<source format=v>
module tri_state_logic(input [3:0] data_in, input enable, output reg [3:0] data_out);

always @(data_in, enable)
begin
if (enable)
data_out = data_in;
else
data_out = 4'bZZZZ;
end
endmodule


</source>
════
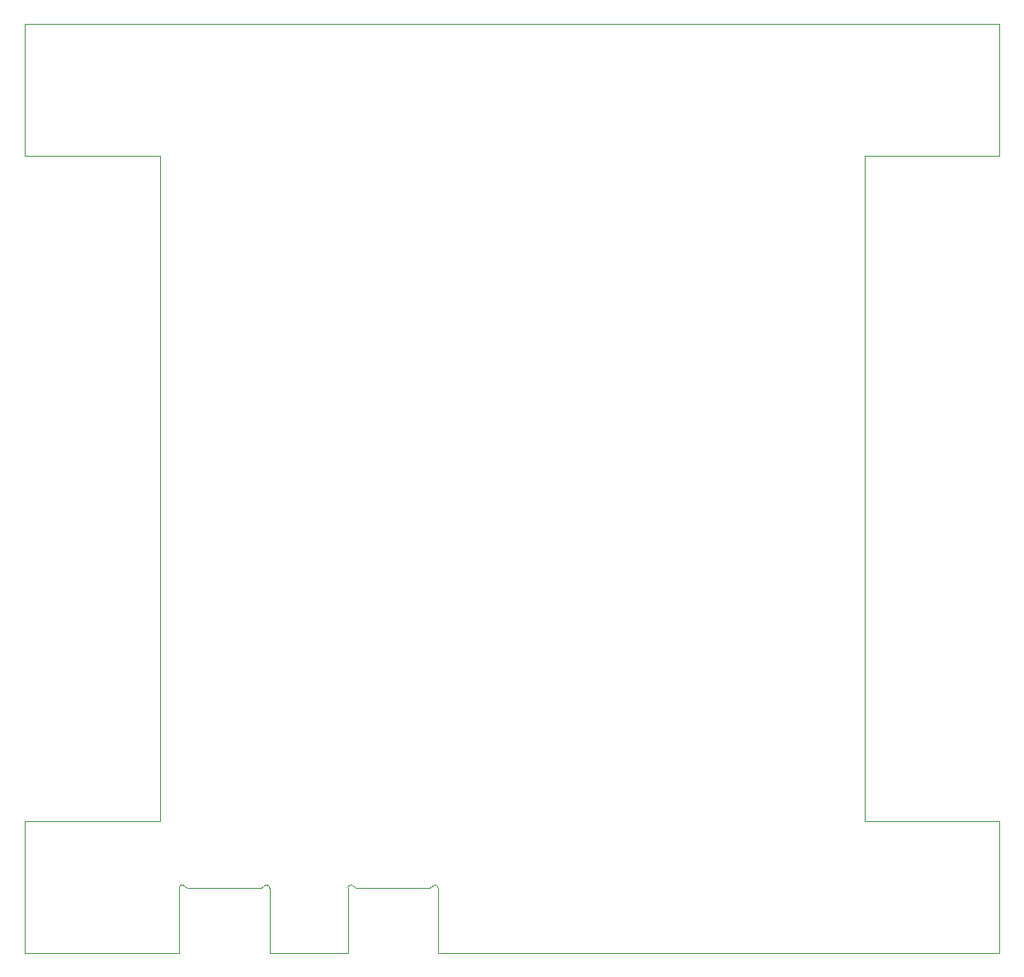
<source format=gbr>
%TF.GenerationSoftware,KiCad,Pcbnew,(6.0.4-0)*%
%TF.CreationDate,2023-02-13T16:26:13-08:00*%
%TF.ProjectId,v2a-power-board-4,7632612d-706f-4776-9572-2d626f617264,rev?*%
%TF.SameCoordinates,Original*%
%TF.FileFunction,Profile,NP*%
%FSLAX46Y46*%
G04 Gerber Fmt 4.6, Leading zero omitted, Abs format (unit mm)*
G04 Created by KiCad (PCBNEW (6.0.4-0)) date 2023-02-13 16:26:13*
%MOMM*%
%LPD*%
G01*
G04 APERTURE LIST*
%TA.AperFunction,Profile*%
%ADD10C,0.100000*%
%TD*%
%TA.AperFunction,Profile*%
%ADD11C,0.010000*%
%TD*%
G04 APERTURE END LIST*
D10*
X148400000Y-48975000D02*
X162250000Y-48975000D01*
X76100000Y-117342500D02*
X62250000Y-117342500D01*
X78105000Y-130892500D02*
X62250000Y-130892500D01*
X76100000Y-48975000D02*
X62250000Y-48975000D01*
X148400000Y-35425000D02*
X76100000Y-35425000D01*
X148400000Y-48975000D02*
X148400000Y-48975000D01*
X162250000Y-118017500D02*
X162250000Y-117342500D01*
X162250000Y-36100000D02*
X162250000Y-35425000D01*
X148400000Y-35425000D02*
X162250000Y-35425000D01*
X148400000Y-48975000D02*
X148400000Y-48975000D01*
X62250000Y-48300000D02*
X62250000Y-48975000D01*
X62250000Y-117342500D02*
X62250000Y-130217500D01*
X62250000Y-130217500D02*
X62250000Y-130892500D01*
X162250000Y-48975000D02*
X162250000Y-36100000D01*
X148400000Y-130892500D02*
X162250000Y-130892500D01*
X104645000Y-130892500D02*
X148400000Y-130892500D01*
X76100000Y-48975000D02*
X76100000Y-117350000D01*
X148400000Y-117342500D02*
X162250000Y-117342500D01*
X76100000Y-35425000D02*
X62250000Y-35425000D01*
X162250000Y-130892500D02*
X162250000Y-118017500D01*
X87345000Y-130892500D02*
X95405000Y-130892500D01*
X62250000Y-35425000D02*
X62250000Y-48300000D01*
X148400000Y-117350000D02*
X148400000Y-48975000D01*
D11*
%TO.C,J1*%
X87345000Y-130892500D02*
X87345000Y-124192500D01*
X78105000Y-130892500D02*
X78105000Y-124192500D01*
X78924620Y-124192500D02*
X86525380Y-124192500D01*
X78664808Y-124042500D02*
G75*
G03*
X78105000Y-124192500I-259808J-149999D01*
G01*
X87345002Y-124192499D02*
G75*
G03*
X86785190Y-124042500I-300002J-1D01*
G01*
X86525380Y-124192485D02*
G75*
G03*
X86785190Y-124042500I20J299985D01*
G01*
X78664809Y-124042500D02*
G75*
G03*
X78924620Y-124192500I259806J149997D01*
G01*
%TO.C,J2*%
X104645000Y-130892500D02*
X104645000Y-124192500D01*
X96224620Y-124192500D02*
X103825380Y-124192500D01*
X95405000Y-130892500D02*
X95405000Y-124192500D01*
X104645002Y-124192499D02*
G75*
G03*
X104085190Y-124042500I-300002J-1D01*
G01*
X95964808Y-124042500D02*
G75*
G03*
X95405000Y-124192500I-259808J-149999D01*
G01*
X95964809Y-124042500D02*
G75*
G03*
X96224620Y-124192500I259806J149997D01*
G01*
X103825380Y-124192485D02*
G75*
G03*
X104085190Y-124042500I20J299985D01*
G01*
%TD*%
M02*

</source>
════
_Request_.
Go through the entries and copy every line with "format".

_Answer for the task_.
<source format=v>
<source format=gbr>
G04 Gerber Fmt 4.6, Leading zero omitted, Abs format (unit mm)*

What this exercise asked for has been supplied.